JSON Formatter is part of PixHaul — a small set of browser-based tools we built because most of the “free online” alternatives are slow, ad-laden, and upload your files before they’ll process them. PixHaul does none of that.
JSON Formatter in four steps.
- 1
Paste your JSON
Drop any JSON into the input panel. Even invalid JSON — we’ll tell you exactly what’s wrong.
- 2
Pick an indent
2 spaces is the default and matches most linters. 4 spaces is common in Python configs. Min produces the smallest possible single-line JSON.
- 3
Format or minify
Format pretty-prints with your chosen indent. Minify strips all whitespace to one compact line, useful for embedding in JSON-in-string contexts.
- 4
Copy or download
Copy puts it on your clipboard. Download saves a data.json file. The Valid JSON badge confirms it parses.
Questions, asked & answered.
Why won’t my JSON validate?
The most common causes are: trailing commas (not allowed in strict JSON), single quotes instead of double quotes, unquoted property names, and curly quotes pasted from a Word document. The error message includes a line and column to help you find it.
Is my data uploaded anywhere?
No. Formatting and parsing both happen in your browser using the built-in JSON.parse and JSON.stringify functions. Your data never leaves your device.
Can it handle very large JSON files?
Yes — within your device’s memory. Files of several megabytes are usually no problem. Hundreds of megabytes may slow the browser depending on your machine.
What’s the difference between format and beautify?
They mean the same thing. PixHaul calls it Format. Some tools call it Beautify or Pretty-Print. All three apply consistent indentation and line breaks to make the JSON readable.

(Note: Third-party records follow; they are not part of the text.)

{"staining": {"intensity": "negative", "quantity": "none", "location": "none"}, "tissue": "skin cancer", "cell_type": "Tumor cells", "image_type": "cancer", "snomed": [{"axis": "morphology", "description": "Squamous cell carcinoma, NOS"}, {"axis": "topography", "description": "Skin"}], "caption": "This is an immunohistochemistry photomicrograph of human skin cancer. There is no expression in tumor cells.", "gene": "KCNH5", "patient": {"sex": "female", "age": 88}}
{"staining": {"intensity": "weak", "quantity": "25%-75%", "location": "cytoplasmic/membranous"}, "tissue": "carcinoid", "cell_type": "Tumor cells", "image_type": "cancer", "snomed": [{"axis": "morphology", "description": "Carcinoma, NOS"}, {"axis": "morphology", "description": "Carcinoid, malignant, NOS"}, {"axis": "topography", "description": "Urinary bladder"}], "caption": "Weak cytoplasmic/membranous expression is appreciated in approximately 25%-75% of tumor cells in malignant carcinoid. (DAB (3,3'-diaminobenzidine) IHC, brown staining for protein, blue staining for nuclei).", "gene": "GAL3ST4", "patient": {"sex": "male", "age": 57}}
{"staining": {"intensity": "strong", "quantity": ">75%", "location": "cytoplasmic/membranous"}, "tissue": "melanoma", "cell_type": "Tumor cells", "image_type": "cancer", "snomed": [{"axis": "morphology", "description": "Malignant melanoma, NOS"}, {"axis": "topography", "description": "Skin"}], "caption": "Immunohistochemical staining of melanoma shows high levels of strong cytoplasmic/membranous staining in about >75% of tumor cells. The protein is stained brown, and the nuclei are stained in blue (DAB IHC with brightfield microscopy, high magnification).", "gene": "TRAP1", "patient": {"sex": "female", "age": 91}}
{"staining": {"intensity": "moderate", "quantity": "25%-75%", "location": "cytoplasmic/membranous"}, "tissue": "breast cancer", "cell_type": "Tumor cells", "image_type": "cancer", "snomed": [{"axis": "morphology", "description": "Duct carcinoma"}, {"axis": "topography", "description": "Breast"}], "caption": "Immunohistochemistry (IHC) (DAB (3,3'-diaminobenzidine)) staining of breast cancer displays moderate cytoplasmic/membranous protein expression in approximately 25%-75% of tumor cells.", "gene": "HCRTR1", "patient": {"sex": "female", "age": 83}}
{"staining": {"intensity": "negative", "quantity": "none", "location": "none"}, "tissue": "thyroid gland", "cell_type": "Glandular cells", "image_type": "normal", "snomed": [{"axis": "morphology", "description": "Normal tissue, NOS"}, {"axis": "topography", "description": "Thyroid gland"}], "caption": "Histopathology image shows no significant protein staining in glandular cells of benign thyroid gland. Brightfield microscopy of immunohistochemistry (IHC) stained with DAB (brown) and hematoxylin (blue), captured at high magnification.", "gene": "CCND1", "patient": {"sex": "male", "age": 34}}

Can it sort keys alphabetically?
Not currently — keys are preserved in their original order. Alphabetical sort is on the roadmap.
Does it support JSON5 or JSONC (JSON with comments)?
Not in strict mode — those are non-standard extensions. We follow the official JSON spec exactly, which is what most APIs require.
Why does the minified version look different from a website API response?
Minified JSON has no whitespace at all but is functionally identical. Servers often add no whitespace either, so what you’re seeing is the same canonical form.